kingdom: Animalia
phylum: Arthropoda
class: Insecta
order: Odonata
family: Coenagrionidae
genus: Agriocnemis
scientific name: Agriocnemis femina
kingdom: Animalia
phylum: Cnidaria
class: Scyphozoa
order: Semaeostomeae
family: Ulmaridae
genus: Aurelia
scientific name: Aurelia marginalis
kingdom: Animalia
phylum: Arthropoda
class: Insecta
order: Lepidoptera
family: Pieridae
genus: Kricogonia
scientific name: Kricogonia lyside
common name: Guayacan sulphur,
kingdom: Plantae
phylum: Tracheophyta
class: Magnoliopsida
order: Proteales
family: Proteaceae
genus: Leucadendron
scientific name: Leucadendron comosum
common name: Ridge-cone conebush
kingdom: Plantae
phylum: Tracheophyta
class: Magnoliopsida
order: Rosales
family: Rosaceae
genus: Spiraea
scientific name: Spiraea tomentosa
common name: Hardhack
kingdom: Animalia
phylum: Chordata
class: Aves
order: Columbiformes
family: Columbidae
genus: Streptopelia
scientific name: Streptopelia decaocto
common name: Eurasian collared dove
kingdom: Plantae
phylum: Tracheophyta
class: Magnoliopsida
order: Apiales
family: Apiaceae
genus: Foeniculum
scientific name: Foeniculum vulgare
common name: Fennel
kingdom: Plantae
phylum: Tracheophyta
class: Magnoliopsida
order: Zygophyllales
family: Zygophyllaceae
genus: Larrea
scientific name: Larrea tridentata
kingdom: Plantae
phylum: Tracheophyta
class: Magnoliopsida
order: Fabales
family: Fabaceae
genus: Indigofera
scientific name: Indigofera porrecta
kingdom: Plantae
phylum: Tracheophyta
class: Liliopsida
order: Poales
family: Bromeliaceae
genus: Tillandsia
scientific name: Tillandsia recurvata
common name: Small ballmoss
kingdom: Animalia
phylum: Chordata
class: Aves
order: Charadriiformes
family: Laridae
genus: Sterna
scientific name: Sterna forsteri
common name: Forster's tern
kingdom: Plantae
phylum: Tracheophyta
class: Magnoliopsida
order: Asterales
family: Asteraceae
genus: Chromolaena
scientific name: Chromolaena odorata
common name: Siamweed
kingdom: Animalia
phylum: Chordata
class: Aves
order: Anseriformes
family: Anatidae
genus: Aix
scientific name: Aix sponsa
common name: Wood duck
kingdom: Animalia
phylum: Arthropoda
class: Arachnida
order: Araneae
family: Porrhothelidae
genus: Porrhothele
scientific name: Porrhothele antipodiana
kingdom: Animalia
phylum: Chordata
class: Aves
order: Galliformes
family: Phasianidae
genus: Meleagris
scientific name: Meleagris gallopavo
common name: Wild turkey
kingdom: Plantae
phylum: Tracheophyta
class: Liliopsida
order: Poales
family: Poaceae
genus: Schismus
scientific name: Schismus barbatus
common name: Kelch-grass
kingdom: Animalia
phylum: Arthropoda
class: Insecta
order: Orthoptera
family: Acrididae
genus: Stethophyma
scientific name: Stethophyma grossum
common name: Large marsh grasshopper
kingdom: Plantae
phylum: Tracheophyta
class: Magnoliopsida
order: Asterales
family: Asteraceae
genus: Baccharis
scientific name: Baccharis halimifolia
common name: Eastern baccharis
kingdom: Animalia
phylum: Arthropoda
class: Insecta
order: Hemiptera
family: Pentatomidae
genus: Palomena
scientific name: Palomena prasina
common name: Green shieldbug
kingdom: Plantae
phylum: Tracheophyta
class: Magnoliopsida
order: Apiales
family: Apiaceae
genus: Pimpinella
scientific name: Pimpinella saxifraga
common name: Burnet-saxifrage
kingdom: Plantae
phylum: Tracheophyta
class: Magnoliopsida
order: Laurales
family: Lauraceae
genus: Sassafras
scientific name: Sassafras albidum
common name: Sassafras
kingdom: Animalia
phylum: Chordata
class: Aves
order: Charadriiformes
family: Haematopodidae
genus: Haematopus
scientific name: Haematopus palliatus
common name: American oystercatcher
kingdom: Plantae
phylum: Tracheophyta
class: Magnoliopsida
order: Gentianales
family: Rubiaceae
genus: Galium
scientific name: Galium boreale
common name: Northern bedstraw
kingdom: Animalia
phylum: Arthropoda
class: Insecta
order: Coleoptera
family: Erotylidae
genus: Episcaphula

STATED EXERCISE >>
Please switch every "common name" in these lines to "vernacular name" and reproduce the lines with nothing else altered.

RESPONSE TO THE TASK >>
kingdom: Animalia
phylum: Arthropoda
class: Insecta
order: Odonata
family: Coenagrionidae
genus: Agriocnemis
scientific name: Agriocnemis femina
kingdom: Animalia
phylum: Cnidaria
class: Scyphozoa
order: Semaeostomeae
family: Ulmaridae
genus: Aurelia
scientific name: Aurelia marginalis
kingdom: Animalia
phylum: Arthropoda
class: Insecta
order: Lepidoptera
family: Pieridae
genus: Kricogonia
scientific name: Kricogonia lyside
vernacular name: Guayacan sulphur,
kingdom: Plantae
phylum: Tracheophyta
class: Magnoliopsida
order: Proteales
family: Proteaceae
genus: Leucadendron
scientific name: Leucadendron comosum
vernacular name: Ridge-cone conebush
kingdom: Plantae
phylum: Tracheophyta
class: Magnoliopsida
order: Rosales
family: Rosaceae
genus: Spiraea
scientific name: Spiraea tomentosa
vernacular name: Hardhack
kingdom: Animalia
phylum: Chordata
class: Aves
order: Columbiformes
family: Columbidae
genus: Streptopelia
scientific name: Streptopelia decaocto
vernacular name: Eurasian collared dove
kingdom: Plantae
phylum: Tracheophyta
class: Magnoliopsida
order: Apiales
family: Apiaceae
genus: Foeniculum
scientific name: Foeniculum vulgare
vernacular name: Fennel
kingdom: Plantae
phylum: Tracheophyta
class: Magnoliopsida
order: Zygophyllales
family: Zygophyllaceae
genus: Larrea
scientific name: Larrea tridentata
kingdom: Plantae
phylum: Tracheophyta
class: Magnoliopsida
order: Fabales
family: Fabaceae
genus: Indigofera
scientific name: Indigofera porrecta
kingdom: Plantae
phylum: Tracheophyta
class: Liliopsida
order: Poales
family: Bromeliaceae
genus: Tillandsia
scientific name: Tillandsia recurvata
vernacular name: Small ballmoss
kingdom: Animalia
phylum: Chordata
class: Aves
order: Charadriiformes
family: Laridae
genus: Sterna
scientific name: Sterna forsteri
vernacular name: Forster's tern
kingdom: Plantae
phylum: Tracheophyta
class: Magnoliopsida
order: Asterales
family: Asteraceae
genus: Chromolaena
scientific name: Chromolaena odorata
vernacular name: Siamweed
kingdom: Animalia
phylum: Chordata
class: Aves
order: Anseriformes
family: Anatidae
genus: Aix
scientific name: Aix sponsa
vernacular name: Wood duck
kingdom: Animalia
phylum: Arthropoda
class: Arachnida
order: Araneae
family: Porrhothelidae
genus: Porrhothele
scientific name: Porrhothele antipodiana
kingdom: Animalia
phylum: Chordata
class: Aves
order: Galliformes
family: Phasianidae
genus: Meleagris
scientific name: Meleagris gallopavo
vernacular name: Wild turkey
kingdom: Plantae
phylum: Tracheophyta
class: Liliopsida
order: Poales
family: Poaceae
genus: Schismus
scientific name: Schismus barbatus
vernacular name: Kelch-grass
kingdom: Animalia
phylum: Arthropoda
class: Insecta
order: Orthoptera
family: Acrididae
genus: Stethophyma
scientific name: Stethophyma grossum
vernacular name: Large marsh grasshopper
kingdom: Plantae
phylum: Tracheophyta
class: Magnoliopsida
order: Asterales
family: Asteraceae
genus: Baccharis
scientific name: Baccharis halimifolia
vernacular name: Eastern baccharis
kingdom: Animalia
phylum: Arthropoda
class: Insecta
order: Hemiptera
family: Pentatomidae
genus: Palomena
scientific name: Palomena prasina
vernacular name: Green shieldbug
kingdom: Plantae
phylum: Tracheophyta
class: Magnoliopsida
order: Apiales
family: Apiaceae
genus: Pimpinella
scientific name: Pimpinella saxifraga
vernacular name: Burnet-saxifrage
kingdom: Plantae
phylum: Tracheophyta
class: Magnoliopsida
order: Laurales
family: Lauraceae
genus: Sassafras
scientific name: Sassafras albidum
vernacular name: Sassafras
kingdom: Animalia
phylum: Chordata
class: Aves
order: Charadriiformes
family: Haematopodidae
genus: Haematopus
scientific name: Haematopus palliatus
vernacular name: American oystercatcher
kingdom: Plantae
phylum: Tracheophyta
class: Magnoliopsida
order: Gentianales
family: Rubiaceae
genus: Galium
scientific name: Galium boreale
vernacular name: Northern bedstraw
kingdom: Animalia
phylum: Arthropoda
class: Insecta
order: Coleoptera
family: Erotylidae
genus: Episcaphula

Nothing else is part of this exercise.